Linking to a post and commenting “cool” is now against my own rules. If I can’t add value to a link with thoughtful analysis and opinion, then that post isn’t getting a link on this site.

If my article or review won’t be as helpful in seven days as it is today, then it’s not worth posting at any point.

I am going to hold myself to a higher standard. 5

That’s a Wrap

Enjoy the tweaked design. Enjoy the lack of ads. Become a member if you can and want to.

A big thanks to JR Tashjian for the coding.

And a huge thank you to all of you — regardless of whether you become a member or not.

To join up, go here.

Programming Note

Just a heads up on a couple of things:

  1. Because of the new 7-day rule, this site would be a wasteland for the next 7 days if you aren’t a member. Of course that wouldn’t be OK with me, so I will be passing one post a day through the paywall for all to read. It will just be one of the linked list posts that I normally post — no articles. Now, this causes another problem to anyone that reads the site by visiting just the homepage: new posts will be appearing intermixed with the posts I pass through the paywall for a week, meaning the chronology of things will be messed up on the homepage for non-members. Sorry about that, but this is the best, albeit hacky, solution I could think of.
  2. If you use Twitter as your RSS reader, and Twitter is how you look to get updates on new posts, well things are going to be a bit different now. Non-members will still see tweets on the @brooksreview account, but they will show up (hopefully) when the actual posts are available for non-members to read.
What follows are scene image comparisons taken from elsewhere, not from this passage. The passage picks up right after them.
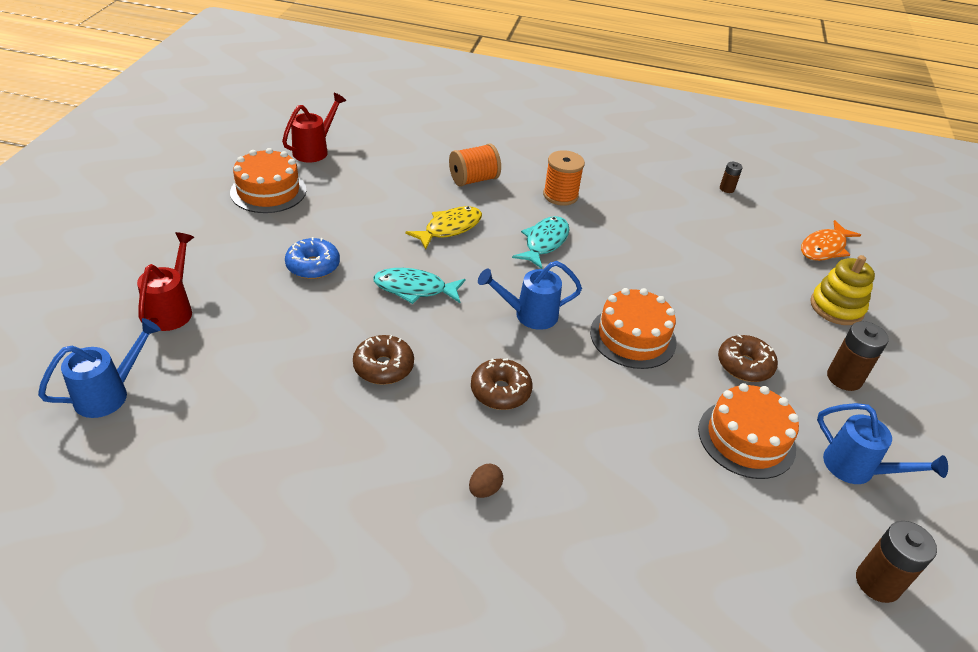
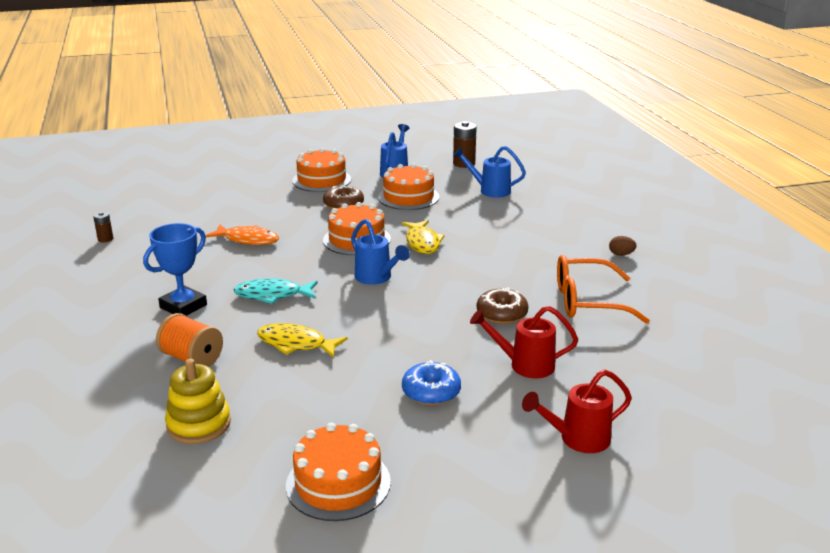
camera: 115 degrees left, 15 degrees down
(109, 394) = (689, 415): blue watering can -> blue watering can (490, 190)
(314, 150) = (212, 494): red watering can -> red watering can (525, 365)
(343, 451) = (587, 301): none -> orange glasses
(414, 289) = (402, 331): turquoise fish -> none
(484, 489) = (546, 253): brown egg -> brown egg (621, 254)
(500, 391) = (466, 268): brown donut -> none
(560, 195) = (183, 306): orange spool -> blue trophy
(591, 386) = (422, 243): none -> yellow fish
(824, 248) = (172, 197): orange fish -> orange fish (248, 240)
(836, 307) = (248, 187): yellow stacking toy -> yellow stacking toy (199, 424)
(844, 378) = (321, 180): brown battery -> orange cake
For members, the best solution I could come up with is a protected Twitter account @TBRmembers — request to follow that and if you are a member I will grant access.
  1. There are still Amazon Affiliate links, but those are still you directly deciding to pay me by using them.
  2. Thus opening up a loophole for less than quality individuals to exploit, but I have provisions in place for this — don’t worry.
  3. If you notice a bug in this at all, or feel I have unfairly blacklisted your site — just get in touch.
  4. Because I didn’t get a say in what the square Fusion ads look like.
  5. Additionally I will not be accepting promo codes for apps any longer either. Again, I want nothing influencing me. I will still be accepting beta invitations, but will always say so when writing about an app. The reason for accepting beta invites is simple: I feel I pay for a beta invite in the form of my direct feedback to the developer.